Ukrajinska Prawda: Armenischer Premier in Bedrängnis. Für Armeniens Noch-Premier Paschinjan dürfte die stärkere Abhängigkeit von Russland nach diesem Waffenstillstand kein gutes Omen sein, analysiert das liberale ukrainische Onlineportal.

„Während der armenische Premierminister in der Ukraine den Ruf eines Politikers hat, der den prorussischen Kurs Armeniens weiterführt (z.B. unterstützt Armenien weiterhin Russland in allen internationalen Organisationen und hat sich in Resolutionen zur Krim in der Uno enthalten), hat man da in Moskau eine andere Sichtweise. Aus Sicht des Kremls hat Paschinjan mindestens drei 'Todsünden' begangen: Er kam durch eine Revolution an die Macht. Er beschränkt die Aktivitäten westlicher Nichtregierungsorganisationen in Armenien nicht. Und er ließ mit dem armenischen Ex-Präsidenten Robert Kotscharjan einen persönlichen Freund Putins verhaften.“

DAILY SABAH: Dank der Türkei zu neuem Gleichgewicht. Das Abkommen und die neue Gebietsverteilung sind für die Region eine große Chance, freut sich Türkeis regierungsnahe Tageszeitung.

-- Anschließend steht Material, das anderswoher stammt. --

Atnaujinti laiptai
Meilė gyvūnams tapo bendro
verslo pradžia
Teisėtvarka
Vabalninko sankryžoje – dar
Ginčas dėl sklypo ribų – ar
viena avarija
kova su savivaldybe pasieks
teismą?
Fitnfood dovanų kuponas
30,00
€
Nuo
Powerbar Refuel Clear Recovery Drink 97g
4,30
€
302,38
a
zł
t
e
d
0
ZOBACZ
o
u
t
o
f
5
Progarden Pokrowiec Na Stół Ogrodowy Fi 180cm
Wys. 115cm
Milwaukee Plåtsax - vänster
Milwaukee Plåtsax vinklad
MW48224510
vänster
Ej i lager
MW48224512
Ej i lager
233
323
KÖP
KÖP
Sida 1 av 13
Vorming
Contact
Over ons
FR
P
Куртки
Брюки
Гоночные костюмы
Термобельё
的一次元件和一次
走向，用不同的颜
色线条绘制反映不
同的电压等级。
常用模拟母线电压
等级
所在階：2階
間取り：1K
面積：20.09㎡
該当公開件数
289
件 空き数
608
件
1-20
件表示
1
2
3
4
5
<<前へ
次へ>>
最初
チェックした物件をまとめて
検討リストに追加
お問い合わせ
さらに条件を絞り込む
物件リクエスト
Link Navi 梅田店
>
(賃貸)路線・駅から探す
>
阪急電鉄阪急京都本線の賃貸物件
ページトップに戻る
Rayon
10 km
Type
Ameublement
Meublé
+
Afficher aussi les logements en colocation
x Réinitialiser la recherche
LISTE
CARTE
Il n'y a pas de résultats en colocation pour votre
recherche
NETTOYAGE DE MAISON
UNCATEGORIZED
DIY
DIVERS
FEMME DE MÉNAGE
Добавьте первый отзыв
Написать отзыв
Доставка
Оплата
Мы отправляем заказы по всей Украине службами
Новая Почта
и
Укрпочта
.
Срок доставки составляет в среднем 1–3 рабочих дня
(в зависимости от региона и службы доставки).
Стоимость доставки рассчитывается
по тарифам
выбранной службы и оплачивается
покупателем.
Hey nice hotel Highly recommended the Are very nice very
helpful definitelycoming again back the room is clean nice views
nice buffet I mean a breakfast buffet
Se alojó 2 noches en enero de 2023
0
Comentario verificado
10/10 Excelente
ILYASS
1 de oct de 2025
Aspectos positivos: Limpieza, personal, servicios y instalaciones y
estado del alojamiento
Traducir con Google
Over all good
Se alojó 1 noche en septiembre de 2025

„Aserbaidschan ist der Sieger, die Türkei der Wegbereiter dafür und Russland die dominierende geopolitische Macht. ... Die Türkei lieferte Baku moderne Waffen und strategische Unterstützung, was wesentlich zum Selbstbewusstsein Aserbaidschans und seiner Kampfkraft vor Ort beigetragen hat. Die Bedingungen des Abkommens können der Region nun neue Möglichkeiten eröffnen. Solange die Koordinierung und Zusammenarbeit zwischen Russland und der Türkei fortgesetzt wird, kann die Krise bewältigt werden. Das Waffenstillstandsabkommen bietet die notwendigen Voraussetzungen für eine langfristige und umfassende Lösung des Bergkarabach-Problems auf fairer Basis und im Einklang mit den Interessen der Bevölkerung beider Länder.“

LE TEMPS:Moskau und Ankara dominieren die Weltpolitik. Am Beispiel von Bergkarabach sieht man erneut, wer geopolitisch den globalen Ton angibt, konstatiert die liberale Tageszeitung der Schweiz. 

„Russland und die Türkei sind hier die Sieger und prägen die diplomatische Landschaft von morgen, zulasten des Westens. ... Die beiden Länder sind praktisch unzertrennlich geworden. Zugegebenermaßen stehen sie oft auf entgegengesetzten Seiten. Aber ihre Führer haben eines gemeinsam: ihre zunehmend frontale Ablehnung des Westens. Die Vorgehensweise ist inzwischen erprobt und hat sich bewährt. Moskau und Ankara krallen sich Gebiete, die durch den Rückzug der USA und die Dysfunktionalität Europas aufgegeben wurden; sie nutzen alle verfügbaren Mittel, um sich selbst in den Mittelpunkt des Spiels zu stellen; dann sabotieren sie den ehemals multilateralen Rahmen und ersetzen ihn durch eine maßgeschneiderte diplomatische Struktur.